Phishing Studies
Two studies. The first one looks at social phishing:
Test subjects received an e-mail with headers spoofed so that it appeared to originate from a member of the subject’s social network. The message body was comprised of the phrase “hey, check this out!” along with a link to a site ostensibly at Indiana University. The link, however, would direct browsers to www.whuffo.com, where they were asked to enter their Indiana username and password. Control subjects were sent the same message originating from a fictitious individual at the university.

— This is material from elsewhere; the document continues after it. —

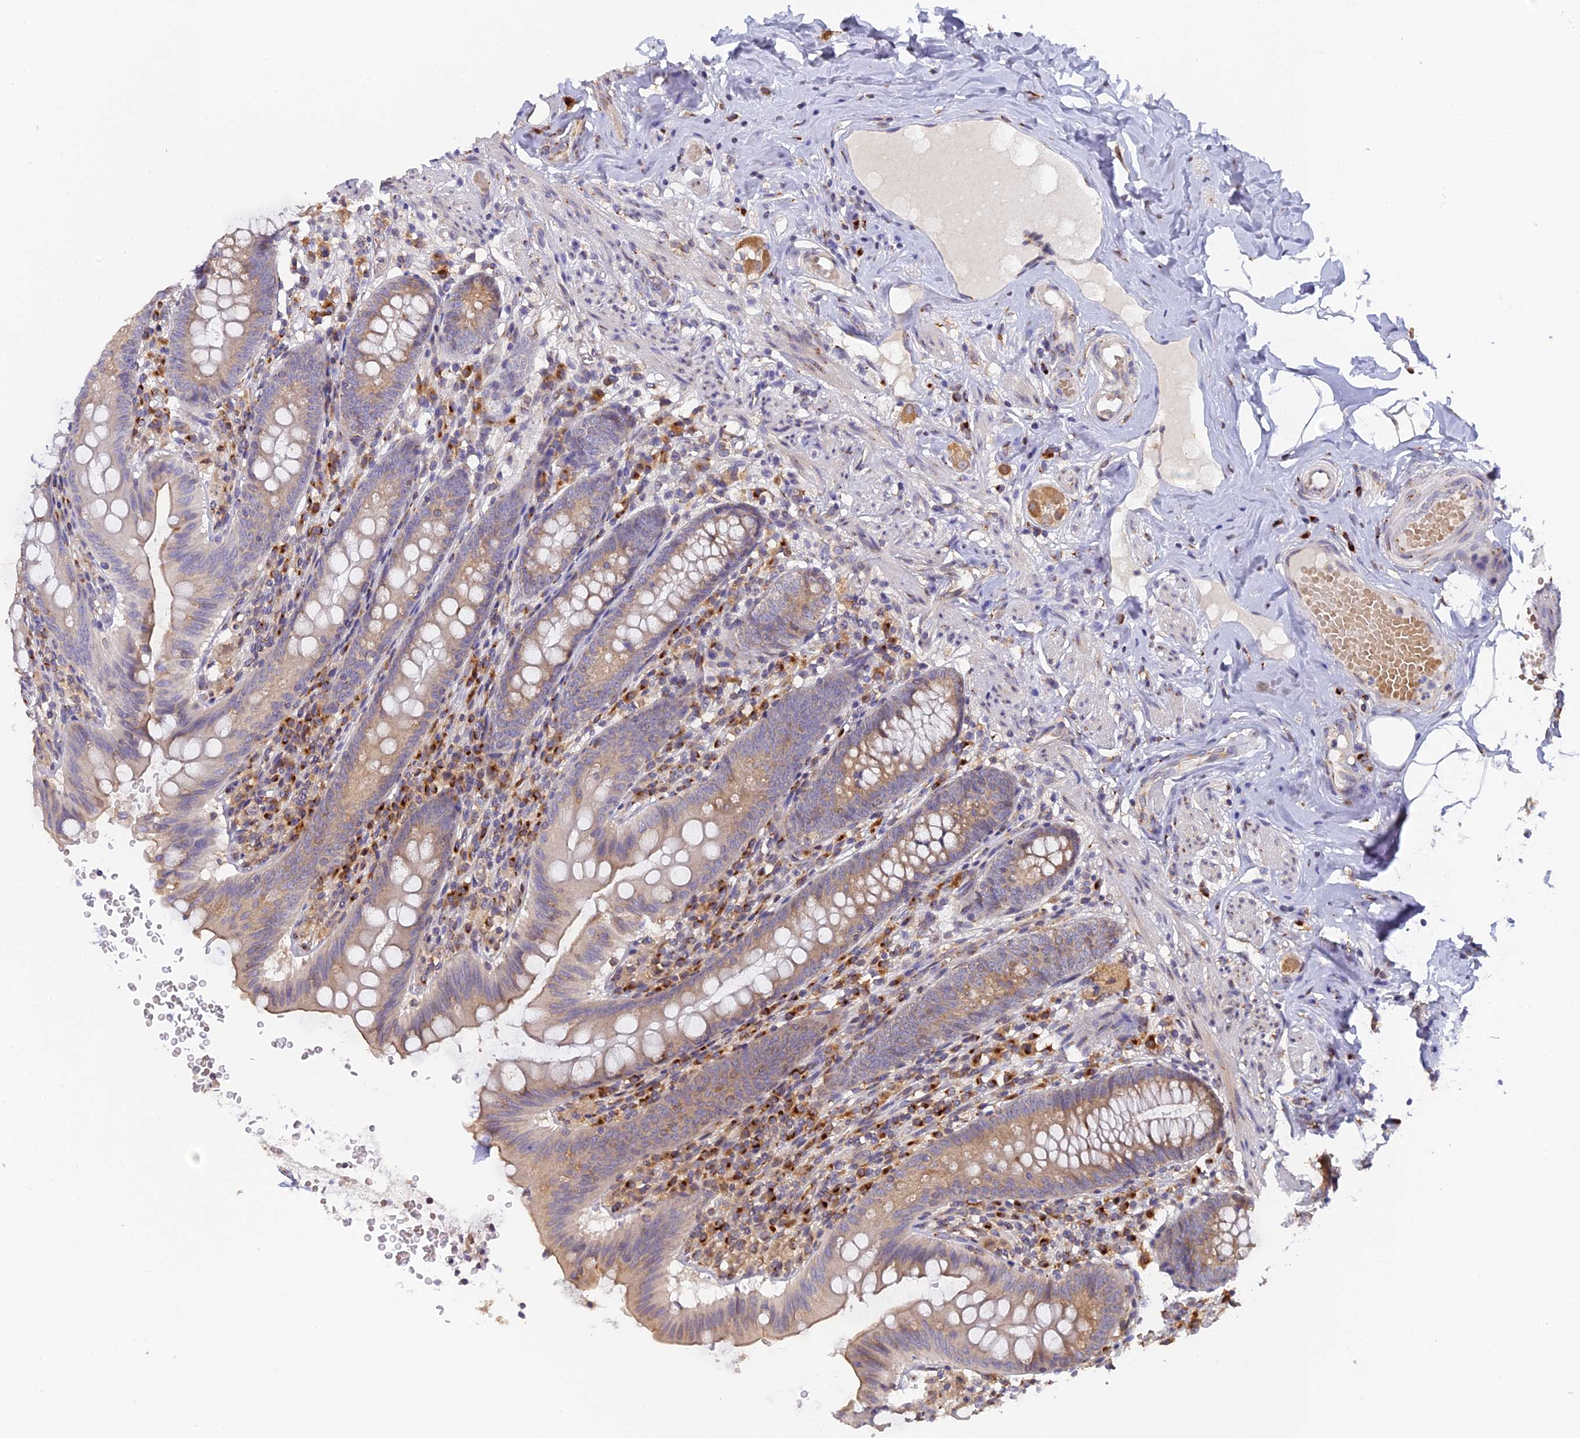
{"staining": {"intensity": "moderate", "quantity": ">75%", "location": "cytoplasmic/membranous"}, "tissue": "appendix", "cell_type": "Glandular cells", "image_type": "normal", "snomed": [{"axis": "morphology", "description": "Normal tissue, NOS"}, {"axis": "topography", "description": "Appendix"}], "caption": "Immunohistochemistry (IHC) histopathology image of normal appendix: human appendix stained using immunohistochemistry displays medium levels of moderate protein expression localized specifically in the cytoplasmic/membranous of glandular cells, appearing as a cytoplasmic/membranous brown color.", "gene": "SNX17", "patient": {"sex": "male", "age": 55}}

The results were striking: apparently, if the friends of a typical college student are jumping off a cliff, the student would too. Even though the spoofed link directed browsers to an unfamiliar .com address, having it sent by a familiar name sent the success rate up from 16 percent in controls to over 70 percent in the experimental group. The response was quick, with the majority of successful phishes coming within the first 12 hours. Victims were also persistent; all responses received a busy server message, but many individuals continued to visit and supply credentials for hours (one individual made 80 attempts).
Females were about 10 percent more likely to be victims in the study, but male students were suckers for their female friends, being 15 percent more likely to respond to phishes from women than men. Education majors had the smallest disparity between experimental and control members, but that’s in part because those majors fell for the control phish half the time. Science majors had the largest disparity—there were no control victims, but the phish had an 80 percent success rate in the experimental group.

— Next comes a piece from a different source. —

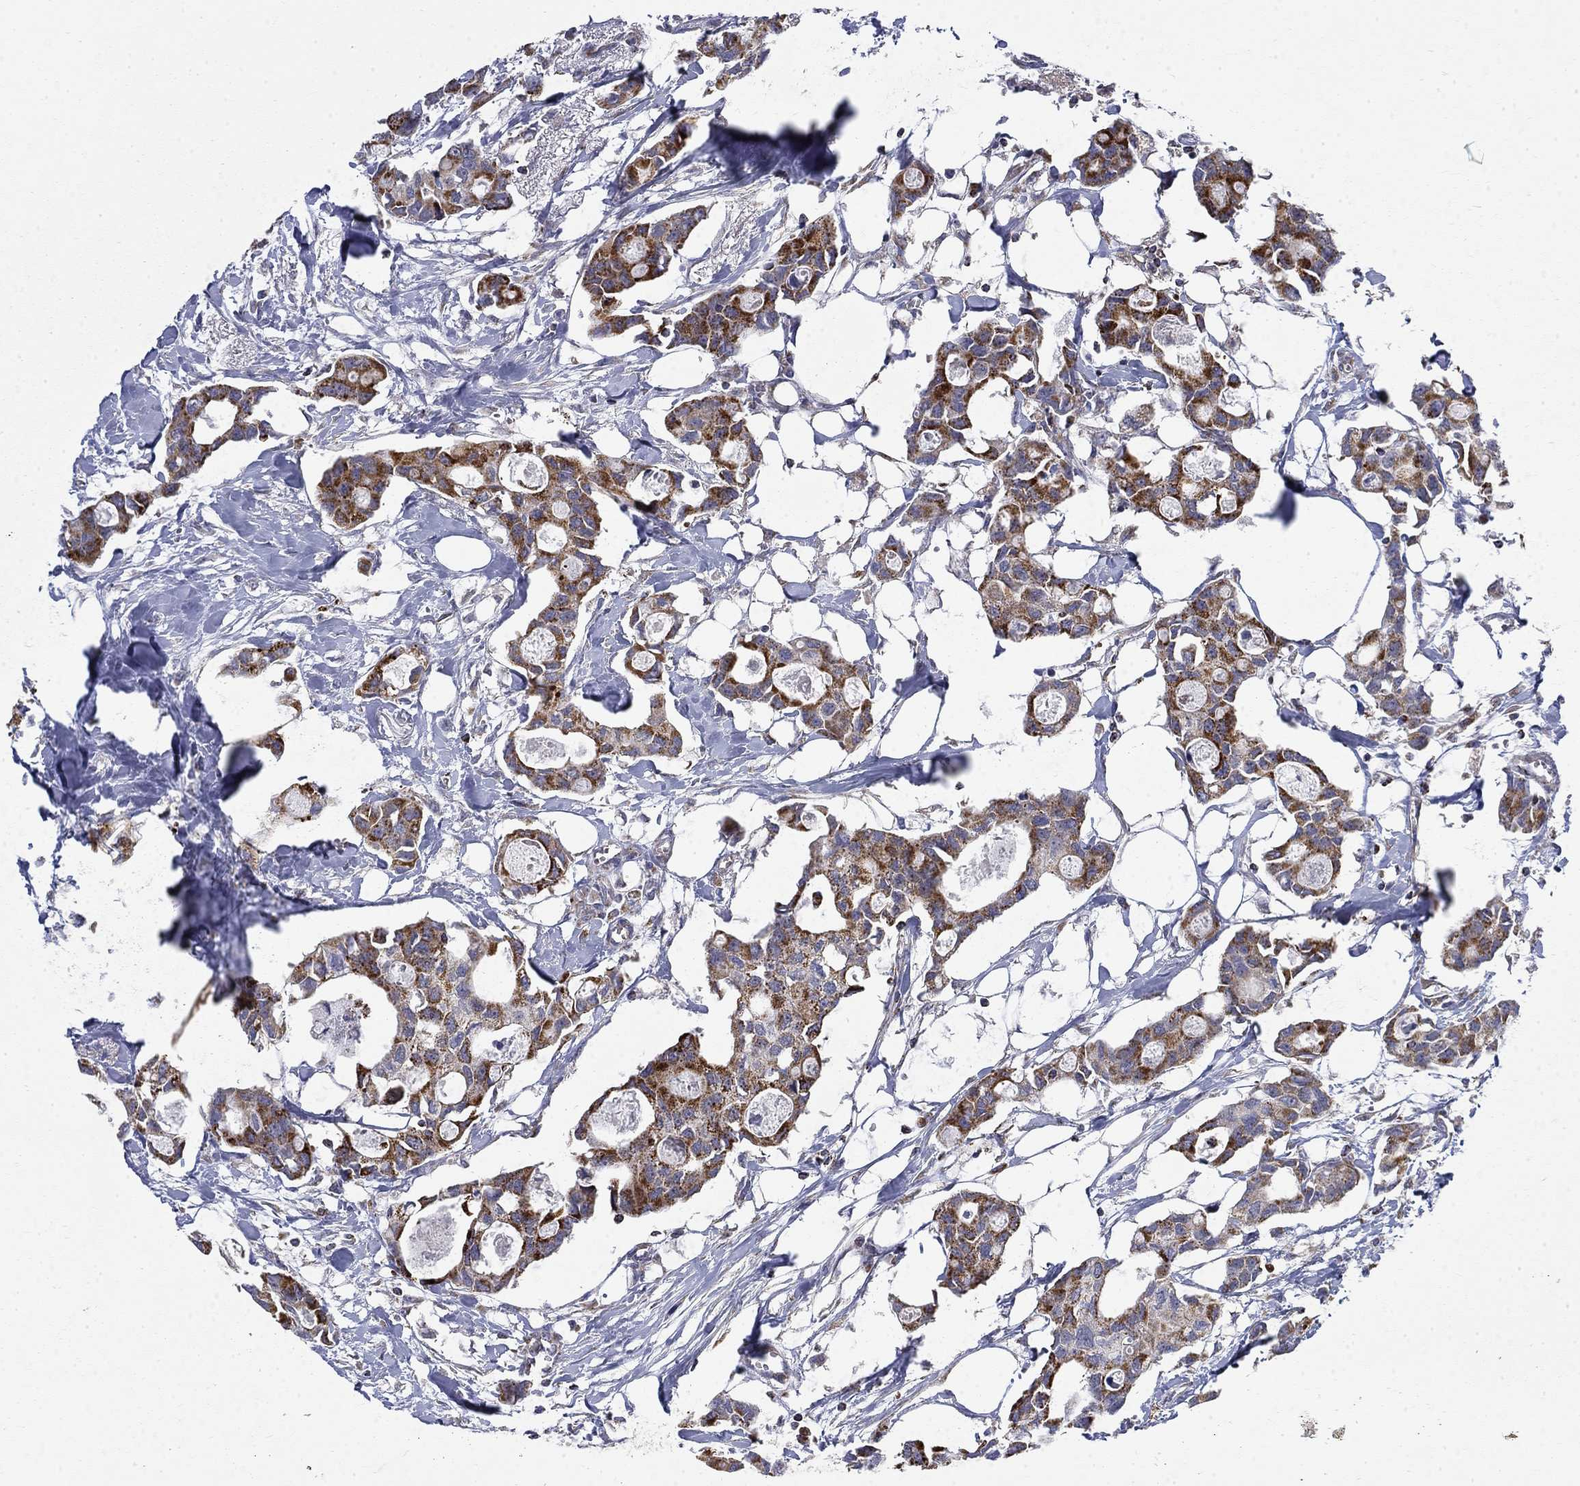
{"staining": {"intensity": "strong", "quantity": "25%-75%", "location": "cytoplasmic/membranous"}, "tissue": "breast cancer", "cell_type": "Tumor cells", "image_type": "cancer", "snomed": [{"axis": "morphology", "description": "Duct carcinoma"}, {"axis": "topography", "description": "Breast"}], "caption": "Immunohistochemical staining of intraductal carcinoma (breast) shows high levels of strong cytoplasmic/membranous staining in approximately 25%-75% of tumor cells. The staining was performed using DAB, with brown indicating positive protein expression. Nuclei are stained blue with hematoxylin.", "gene": "PCBP3", "patient": {"sex": "female", "age": 83}}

Okay, so no surprise there. But this is interesting research into how who we trust can be exploited. If the phisher knows a little bit about you, he can more effectively target your friends.
And we all know that some men are suckers for what women tell them.
Another study looked at the practice of using the last four digits of a credit-card number as an authenticator. Seems that people also trust those who know the first four digits of their credit-card number:
Jakobsson also found a problem related to the practice of credit card companies identifying users by the last four digits of their account numbers, which are random. From his research, it turns out people are willing to respond to fraudulent e-mails if the attacker correctly identifies the first four digits of their account numbers, even though the first four are not random and are based on who issued thecard.
“People think [the phrase] ‘starting with’ is just as good as ‘ending with,’ which of course is remarkable insight,” he said.
Another attack comes to mind. You can write a phishing e-mail that simply guesses the last four digits of someone’s credit-card number. You’ll only be right one in ten thousand times, but if you send enough e-mails that might be enough.
EDITED TO ADD (8/14): Math typo fixed.
DM • August 14, 2007 11:53 AM
Nit: ‘You’ll only be right one in a thousand times’. Should be one in ten thousand times. The argument remains valid.